▶ **What you need to do**
Within the records below, filter for lines carrying the word "Abteilung" and copy them.

== Records for this task

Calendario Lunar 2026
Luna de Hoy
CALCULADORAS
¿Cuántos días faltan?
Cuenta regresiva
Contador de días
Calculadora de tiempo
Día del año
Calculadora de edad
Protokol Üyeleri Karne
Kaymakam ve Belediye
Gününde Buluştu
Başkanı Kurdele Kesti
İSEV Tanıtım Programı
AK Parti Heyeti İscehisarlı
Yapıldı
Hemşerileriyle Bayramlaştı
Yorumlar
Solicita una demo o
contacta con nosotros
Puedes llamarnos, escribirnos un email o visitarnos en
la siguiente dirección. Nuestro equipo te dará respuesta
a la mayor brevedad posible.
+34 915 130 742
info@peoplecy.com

====
== Records for this task

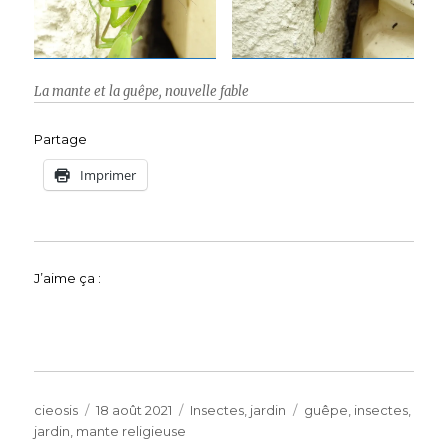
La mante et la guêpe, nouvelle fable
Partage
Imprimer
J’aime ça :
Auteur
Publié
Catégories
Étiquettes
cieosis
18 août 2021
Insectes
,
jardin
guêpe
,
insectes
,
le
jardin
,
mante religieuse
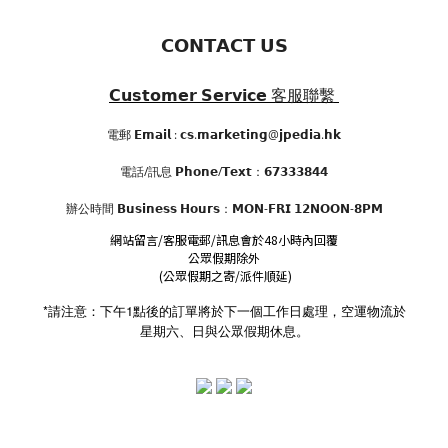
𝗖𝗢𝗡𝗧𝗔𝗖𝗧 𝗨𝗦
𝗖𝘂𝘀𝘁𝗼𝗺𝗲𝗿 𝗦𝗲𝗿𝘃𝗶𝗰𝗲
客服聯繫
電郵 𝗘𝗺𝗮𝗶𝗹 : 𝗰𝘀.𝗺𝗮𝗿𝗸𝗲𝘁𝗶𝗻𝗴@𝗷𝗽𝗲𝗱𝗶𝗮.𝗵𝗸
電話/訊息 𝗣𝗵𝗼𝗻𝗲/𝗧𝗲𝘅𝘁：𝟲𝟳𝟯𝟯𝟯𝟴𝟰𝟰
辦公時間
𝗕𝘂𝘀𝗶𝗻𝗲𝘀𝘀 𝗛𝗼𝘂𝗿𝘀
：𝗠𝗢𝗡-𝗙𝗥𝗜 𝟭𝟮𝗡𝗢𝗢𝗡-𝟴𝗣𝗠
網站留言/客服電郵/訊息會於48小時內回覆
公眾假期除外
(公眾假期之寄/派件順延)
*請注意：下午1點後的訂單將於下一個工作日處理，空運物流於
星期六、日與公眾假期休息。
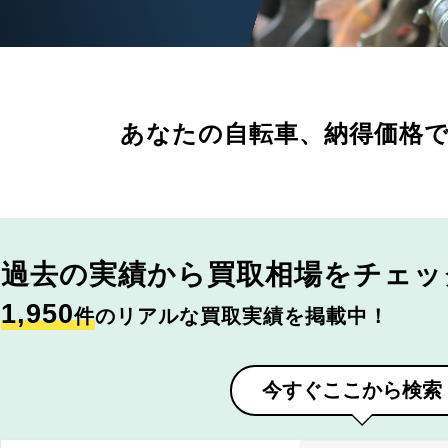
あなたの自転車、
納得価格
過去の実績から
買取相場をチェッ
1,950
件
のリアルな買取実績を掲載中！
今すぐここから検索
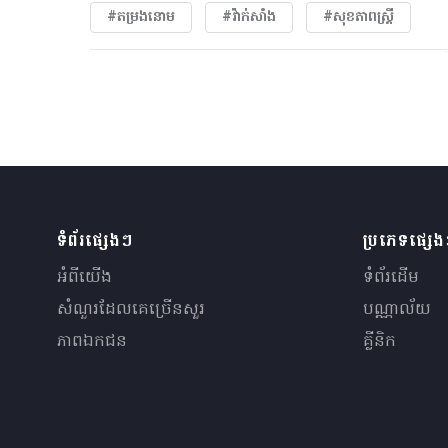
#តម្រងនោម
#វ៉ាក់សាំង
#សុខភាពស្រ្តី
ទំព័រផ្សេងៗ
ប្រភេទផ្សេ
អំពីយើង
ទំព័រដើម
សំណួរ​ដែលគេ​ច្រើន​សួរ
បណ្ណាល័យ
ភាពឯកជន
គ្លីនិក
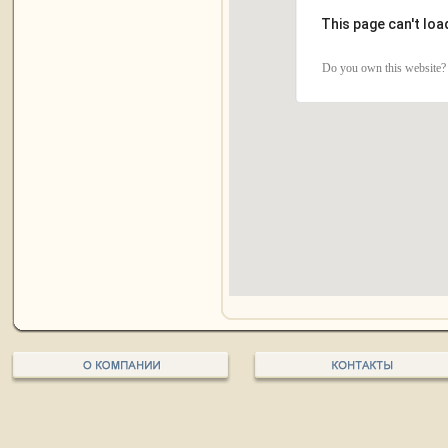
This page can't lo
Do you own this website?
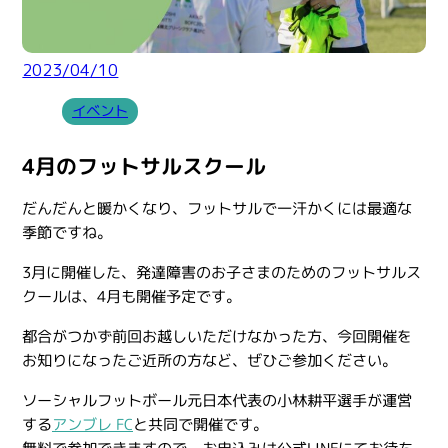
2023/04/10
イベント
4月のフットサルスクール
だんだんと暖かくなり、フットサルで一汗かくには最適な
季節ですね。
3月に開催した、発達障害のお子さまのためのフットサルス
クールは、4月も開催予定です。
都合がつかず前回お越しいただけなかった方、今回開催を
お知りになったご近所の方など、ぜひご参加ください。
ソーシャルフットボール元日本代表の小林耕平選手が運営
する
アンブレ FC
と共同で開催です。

====
== Records for this task

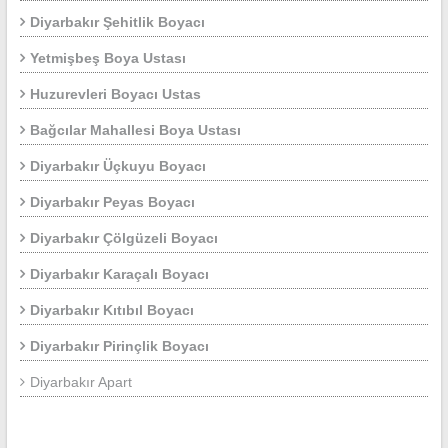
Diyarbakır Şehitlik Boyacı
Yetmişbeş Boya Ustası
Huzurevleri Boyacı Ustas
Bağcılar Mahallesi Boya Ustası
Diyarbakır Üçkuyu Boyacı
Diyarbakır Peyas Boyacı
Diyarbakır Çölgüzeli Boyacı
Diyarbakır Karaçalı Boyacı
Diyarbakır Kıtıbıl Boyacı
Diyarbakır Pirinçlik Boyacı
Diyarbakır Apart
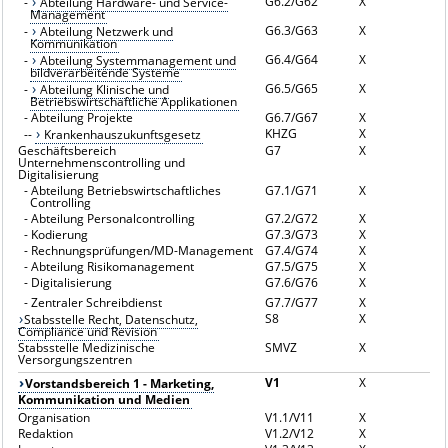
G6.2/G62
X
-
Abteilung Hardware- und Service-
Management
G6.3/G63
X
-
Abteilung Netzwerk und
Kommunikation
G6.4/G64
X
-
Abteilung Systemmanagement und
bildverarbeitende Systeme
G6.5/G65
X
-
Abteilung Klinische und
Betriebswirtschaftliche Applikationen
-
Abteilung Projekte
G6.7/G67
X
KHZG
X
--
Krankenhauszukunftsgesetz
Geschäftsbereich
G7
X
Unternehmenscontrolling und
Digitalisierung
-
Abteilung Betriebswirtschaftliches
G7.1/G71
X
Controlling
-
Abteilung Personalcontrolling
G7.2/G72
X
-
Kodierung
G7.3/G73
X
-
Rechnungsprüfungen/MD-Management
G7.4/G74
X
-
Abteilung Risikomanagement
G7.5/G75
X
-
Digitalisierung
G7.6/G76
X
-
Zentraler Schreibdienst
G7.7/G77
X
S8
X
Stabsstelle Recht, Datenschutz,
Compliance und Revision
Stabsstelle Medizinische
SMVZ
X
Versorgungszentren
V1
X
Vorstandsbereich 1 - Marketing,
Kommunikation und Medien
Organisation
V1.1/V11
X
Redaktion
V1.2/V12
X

====

▶ **Result**
Abteilung Hardware- und Service-
Abteilung Netzwerk und
Abteilung Systemmanagement und
Abteilung Klinische und
Abteilung Projekte
Abteilung Betriebswirtschaftliches
Abteilung Personalcontrolling
Abteilung Risikomanagement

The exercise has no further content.